Description of the task
Copy out each line of the material below that contains the word "being".

Raw data
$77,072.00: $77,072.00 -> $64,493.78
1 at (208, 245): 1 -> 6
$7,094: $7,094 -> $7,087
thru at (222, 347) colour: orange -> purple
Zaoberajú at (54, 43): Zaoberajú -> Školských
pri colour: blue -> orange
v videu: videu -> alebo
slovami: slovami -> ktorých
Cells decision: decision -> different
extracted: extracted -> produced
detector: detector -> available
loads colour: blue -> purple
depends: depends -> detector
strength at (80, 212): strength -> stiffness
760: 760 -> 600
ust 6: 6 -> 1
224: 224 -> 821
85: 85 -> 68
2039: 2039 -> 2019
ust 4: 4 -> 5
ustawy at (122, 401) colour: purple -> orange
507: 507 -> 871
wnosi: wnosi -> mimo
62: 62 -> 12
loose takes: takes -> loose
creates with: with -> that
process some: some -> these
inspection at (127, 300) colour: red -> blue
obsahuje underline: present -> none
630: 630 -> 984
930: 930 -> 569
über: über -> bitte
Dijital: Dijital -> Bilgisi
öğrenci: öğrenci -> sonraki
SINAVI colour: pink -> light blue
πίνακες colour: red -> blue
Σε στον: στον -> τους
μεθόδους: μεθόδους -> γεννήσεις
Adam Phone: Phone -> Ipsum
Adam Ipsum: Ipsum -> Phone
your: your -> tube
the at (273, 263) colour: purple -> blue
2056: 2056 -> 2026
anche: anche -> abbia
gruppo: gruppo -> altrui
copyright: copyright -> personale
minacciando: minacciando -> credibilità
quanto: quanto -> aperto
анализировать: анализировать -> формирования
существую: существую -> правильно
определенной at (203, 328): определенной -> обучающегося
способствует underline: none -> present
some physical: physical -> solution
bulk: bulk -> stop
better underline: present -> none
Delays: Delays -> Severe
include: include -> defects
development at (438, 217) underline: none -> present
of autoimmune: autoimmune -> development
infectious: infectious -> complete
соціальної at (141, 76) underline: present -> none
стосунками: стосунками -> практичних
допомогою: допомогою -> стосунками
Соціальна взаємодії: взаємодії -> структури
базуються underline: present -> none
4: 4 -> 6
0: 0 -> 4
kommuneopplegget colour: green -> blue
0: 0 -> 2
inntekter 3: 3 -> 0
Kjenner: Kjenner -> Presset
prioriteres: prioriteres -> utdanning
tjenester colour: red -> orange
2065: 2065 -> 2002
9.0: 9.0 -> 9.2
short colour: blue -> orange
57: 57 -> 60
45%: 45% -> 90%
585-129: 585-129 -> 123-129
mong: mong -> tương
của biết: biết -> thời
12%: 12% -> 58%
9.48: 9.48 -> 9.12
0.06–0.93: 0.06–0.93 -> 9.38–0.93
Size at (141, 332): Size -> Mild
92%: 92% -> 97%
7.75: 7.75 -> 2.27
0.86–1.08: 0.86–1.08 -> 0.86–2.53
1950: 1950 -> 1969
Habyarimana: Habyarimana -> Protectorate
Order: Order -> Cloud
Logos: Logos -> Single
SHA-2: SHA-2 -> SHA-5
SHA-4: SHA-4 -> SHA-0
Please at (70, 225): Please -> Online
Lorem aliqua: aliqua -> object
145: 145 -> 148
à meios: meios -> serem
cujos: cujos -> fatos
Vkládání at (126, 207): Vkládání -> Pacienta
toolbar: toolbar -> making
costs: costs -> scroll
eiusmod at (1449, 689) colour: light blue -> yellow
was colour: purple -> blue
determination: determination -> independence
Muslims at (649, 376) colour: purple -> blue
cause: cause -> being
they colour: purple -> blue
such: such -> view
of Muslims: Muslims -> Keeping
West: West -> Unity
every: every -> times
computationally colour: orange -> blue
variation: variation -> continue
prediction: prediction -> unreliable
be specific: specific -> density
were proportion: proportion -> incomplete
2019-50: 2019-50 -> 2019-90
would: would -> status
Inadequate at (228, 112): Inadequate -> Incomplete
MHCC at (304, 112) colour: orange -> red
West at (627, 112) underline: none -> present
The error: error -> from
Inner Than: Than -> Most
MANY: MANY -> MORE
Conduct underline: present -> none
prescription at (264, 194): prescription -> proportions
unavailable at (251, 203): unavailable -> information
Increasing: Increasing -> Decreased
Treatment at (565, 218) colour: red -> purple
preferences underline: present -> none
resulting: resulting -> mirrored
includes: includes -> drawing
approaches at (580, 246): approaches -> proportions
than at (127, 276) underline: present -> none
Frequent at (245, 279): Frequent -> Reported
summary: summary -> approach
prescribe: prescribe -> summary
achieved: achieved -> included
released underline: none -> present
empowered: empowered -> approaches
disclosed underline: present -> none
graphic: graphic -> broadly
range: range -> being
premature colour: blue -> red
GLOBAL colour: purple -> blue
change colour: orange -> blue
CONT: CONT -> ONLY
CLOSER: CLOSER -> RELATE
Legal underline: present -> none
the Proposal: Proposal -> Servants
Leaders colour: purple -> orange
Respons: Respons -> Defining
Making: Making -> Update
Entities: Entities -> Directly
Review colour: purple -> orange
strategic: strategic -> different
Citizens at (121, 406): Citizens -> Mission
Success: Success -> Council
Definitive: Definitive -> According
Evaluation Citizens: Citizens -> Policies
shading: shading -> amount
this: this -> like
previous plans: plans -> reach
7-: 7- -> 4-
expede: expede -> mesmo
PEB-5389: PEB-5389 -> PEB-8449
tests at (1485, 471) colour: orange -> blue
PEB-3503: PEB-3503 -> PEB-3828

The completed task
cause: cause -> being
range: range -> being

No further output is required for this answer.